_TASK ITEM_. Return the data below unchanged. Drop any pictures.
= Beginning of Section =
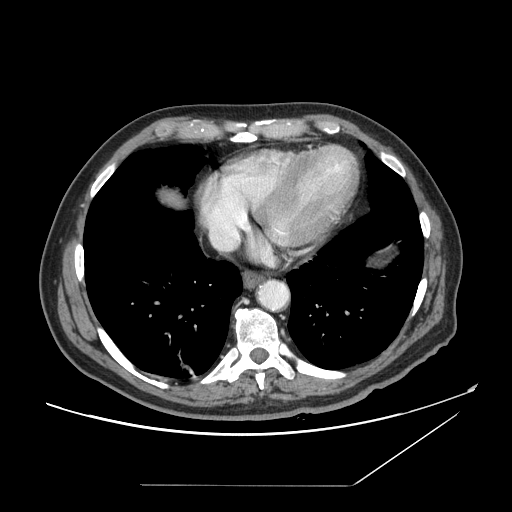
Contrast-enhanced abdominal CT, one axial slice; slice 147 of 166 in the series (ordered by position); intravenous contrast given; soft-tissue window (W 400 / L 40 HU); 512 × 512 image matrix, field of view 416 × 416 mm. From the clinical record (not read from this slice): patient: male, age 67 years at operation; diagnosis: colorectal cancer liver metastases, imaged before liver resection; multiple liver metastases: no; largest metastasis: 2.2 cm.
Structures marked on this image (outlined manually by an expert reader):
- liver: box from (x=159, y=190) to (x=186, y=209) px
- planned liver remnant (the part of the liver to remain after resection): (x=158, y=189)–(x=186, y=209)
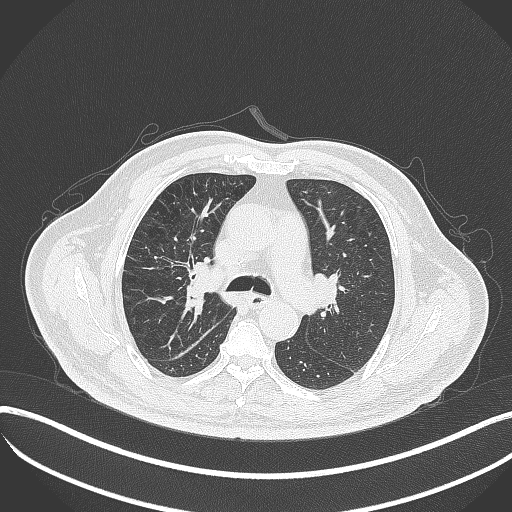
Chest CT, one axial slice. Slice 237 of 401 in the series (ordered by position). Reconstruction kernel B70f. 120 kVp. Lung window (W 1500 / L -600 HU). 512 × 512 image matrix, field of view 400 × 400 mm. Patient: male, 72 years. Case-level facts recorded for this patient, not image findings: clinical TNM (as recorded): T1c N0 M0.
Annotated regions visible in this slice (bounding box drawn by a radiologist):
- lung tumour (recorded histology: squamous cell carcinoma): bounding box [x1, y1, x2, y2] px = [180, 262, 212, 311]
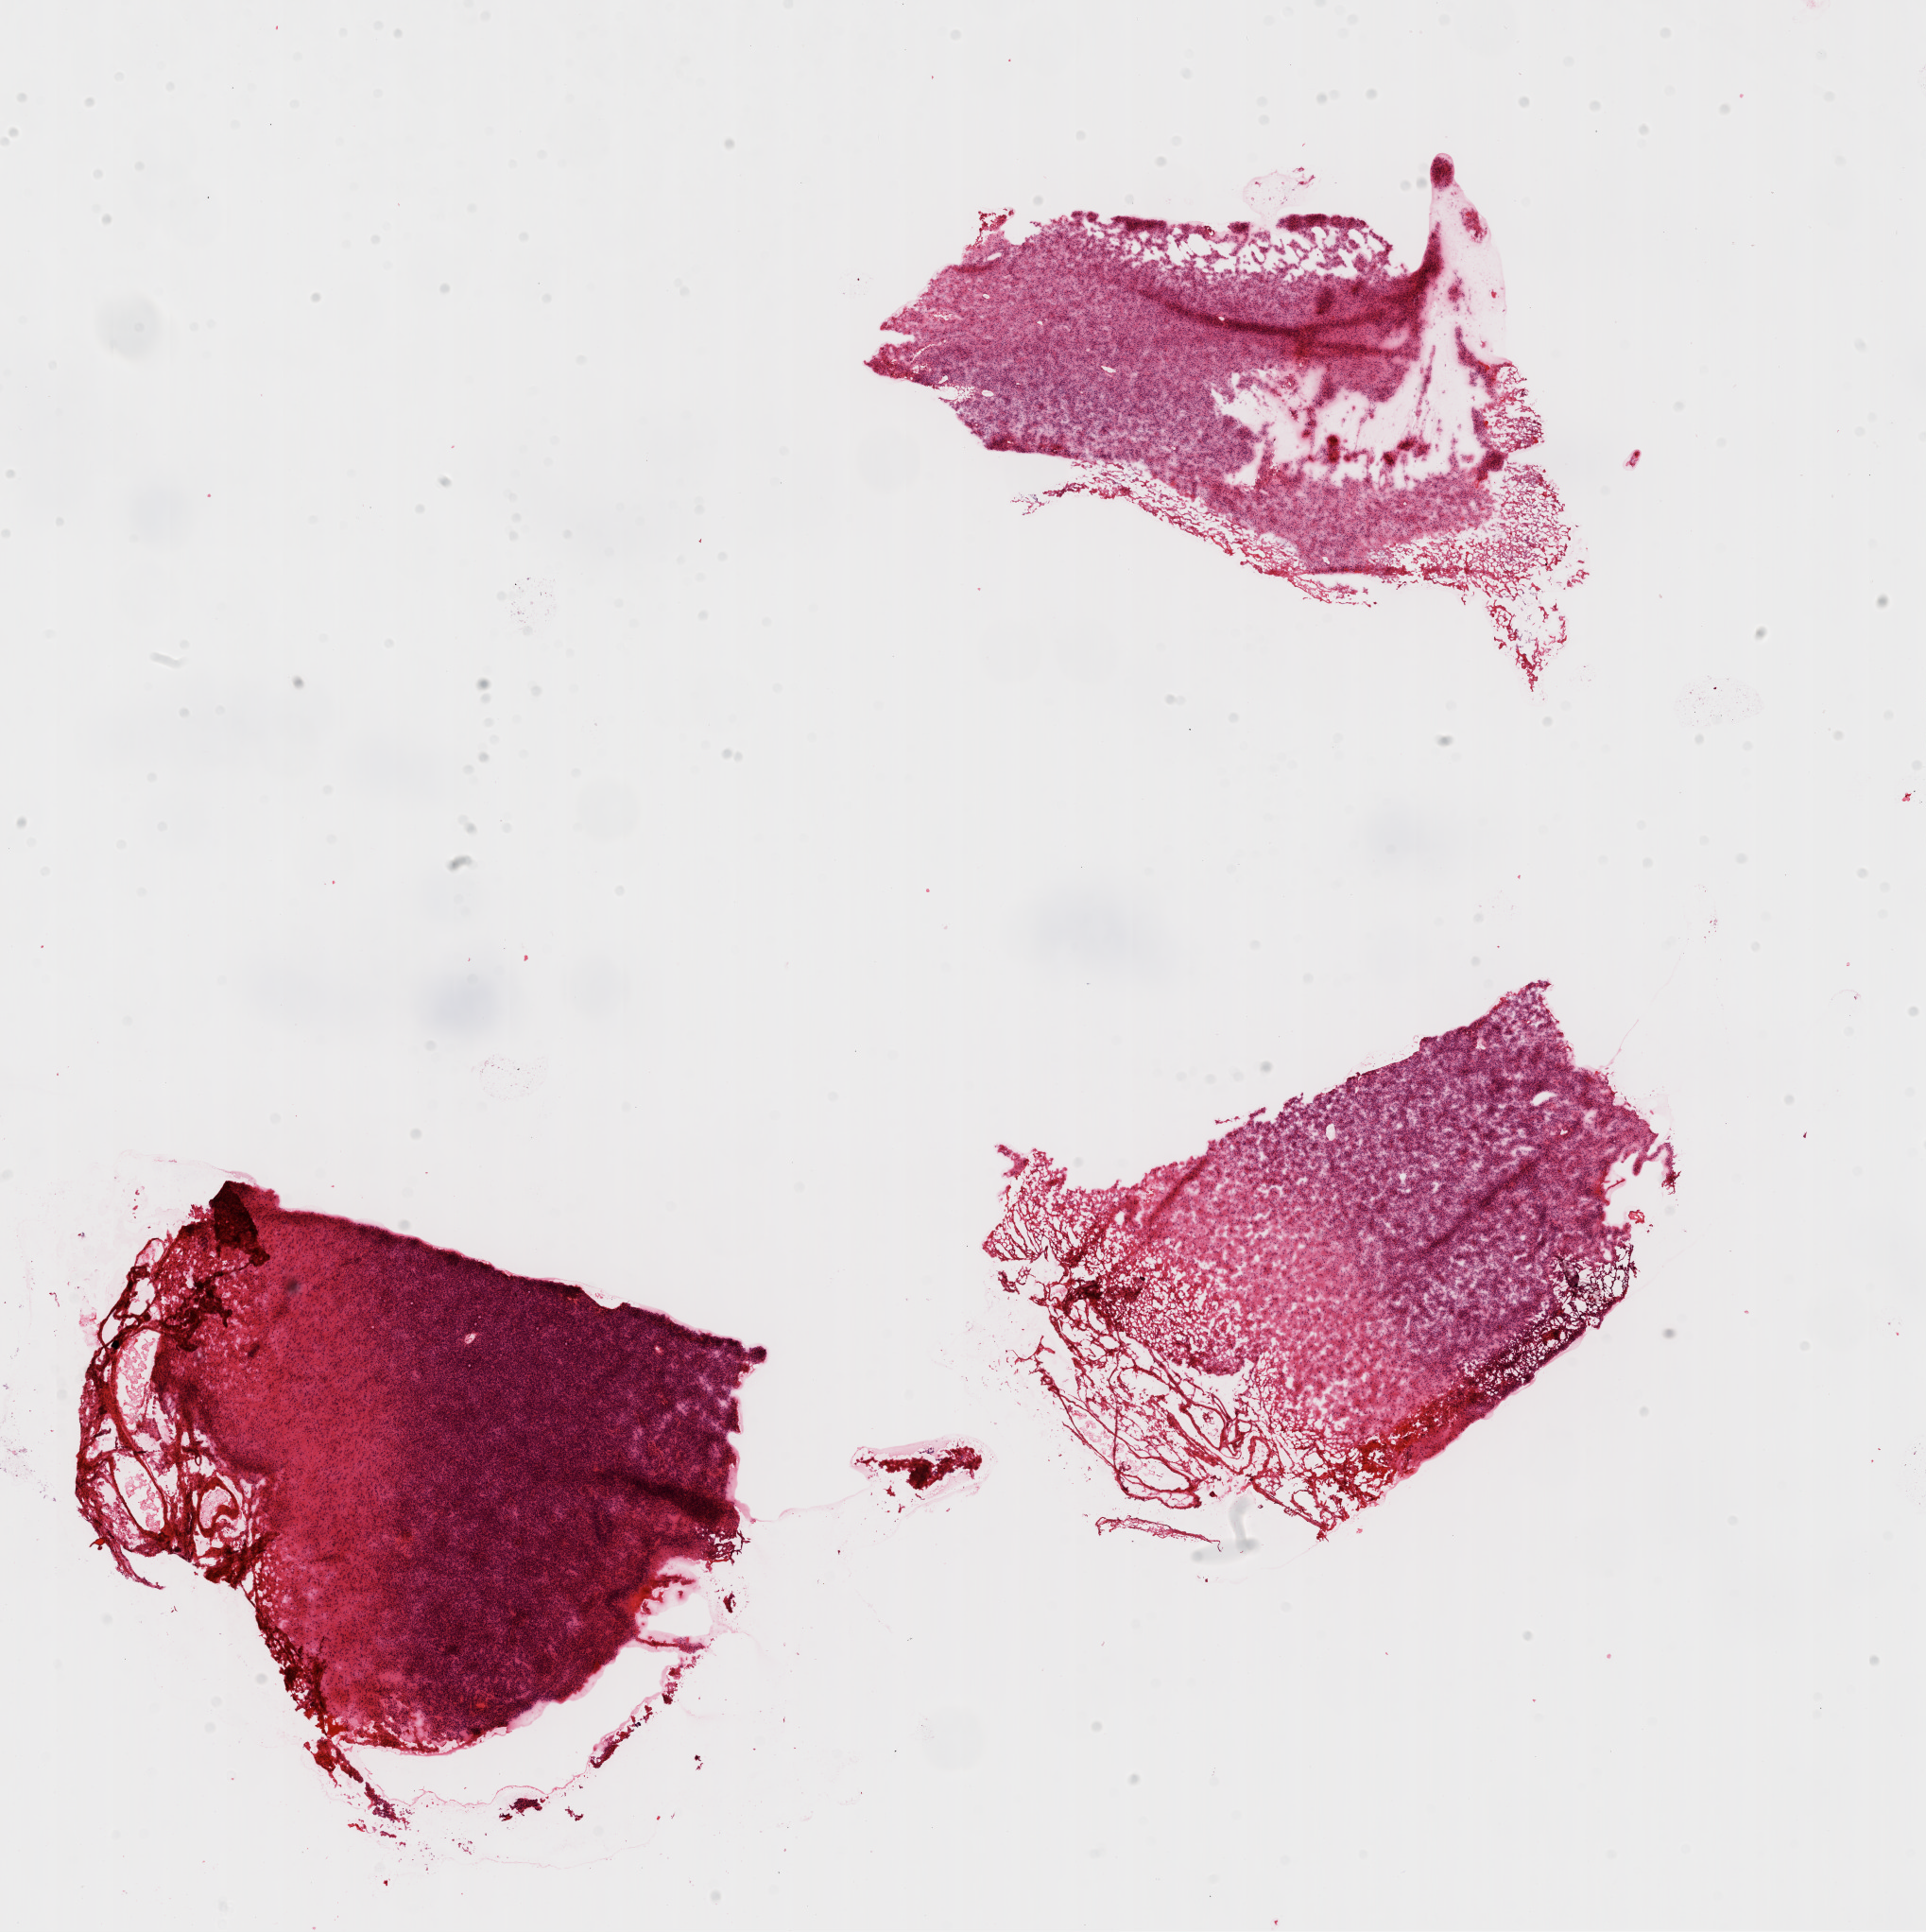
Digitized H&E-stained tissue section (whole slide), shown as a low-resolution overview of the whole scanned area (about 16.4 x 16.5 mm, acquisition: 20x scan), frozen section from the bottom of the tissue portion, primary tumour sample from the brain. Male, age 62 years at initial diagnosis. Pathologist review of this section (percent, as recorded): tumour cells 70%, tumour nuclei 90%.
Histologic diagnosis: Glioblastoma.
= End of Section =
_WRITTEN SOLUTION_.
Contrast-enhanced abdominal CT, one axial slice; slice 147 of 166 in the series (ordered by position); intravenous contrast given; soft-tissue window (W 400 / L 40 HU); 512 × 512 image matrix, field of view 416 × 416 mm. From the clinical record (not read from this slice): patient: male, age 67 years at operation; diagnosis: colorectal cancer liver metastases, imaged before liver resection; multiple liver metastases: no; largest metastasis: 2.2 cm.
Structures marked on this image (outlined manually by an expert reader):
- liver: box from (x=159, y=190) to (x=186, y=209) px
- planned liver remnant (the part of the liver to remain after resection): (x=158, y=189)–(x=186, y=209)
Chest CT, one axial slice. Slice 237 of 401 in the series (ordered by position). Reconstruction kernel B70f. 120 kVp. Lung window (W 1500 / L -600 HU). 512 × 512 image matrix, field of view 400 × 400 mm. Patient: male, 72 years. Case-level facts recorded for this patient, not image findings: clinical TNM (as recorded): T1c N0 M0.
Annotated regions visible in this slice (bounding box drawn by a radiologist):
- lung tumour (recorded histology: squamous cell carcinoma): bounding box [x1, y1, x2, y2] px = [180, 262, 212, 311]
Digitized H&E-stained tissue section (whole slide), shown as a low-resolution overview of the whole scanned area (about 16.4 x 16.5 mm, acquisition: 20x scan), frozen section from the bottom of the tissue portion, primary tumour sample from the brain. Male, age 62 years at initial diagnosis. Pathologist review of this section (percent, as recorded): tumour cells 70%, tumour nuclei 90%.
Histologic diagnosis: Glioblastoma.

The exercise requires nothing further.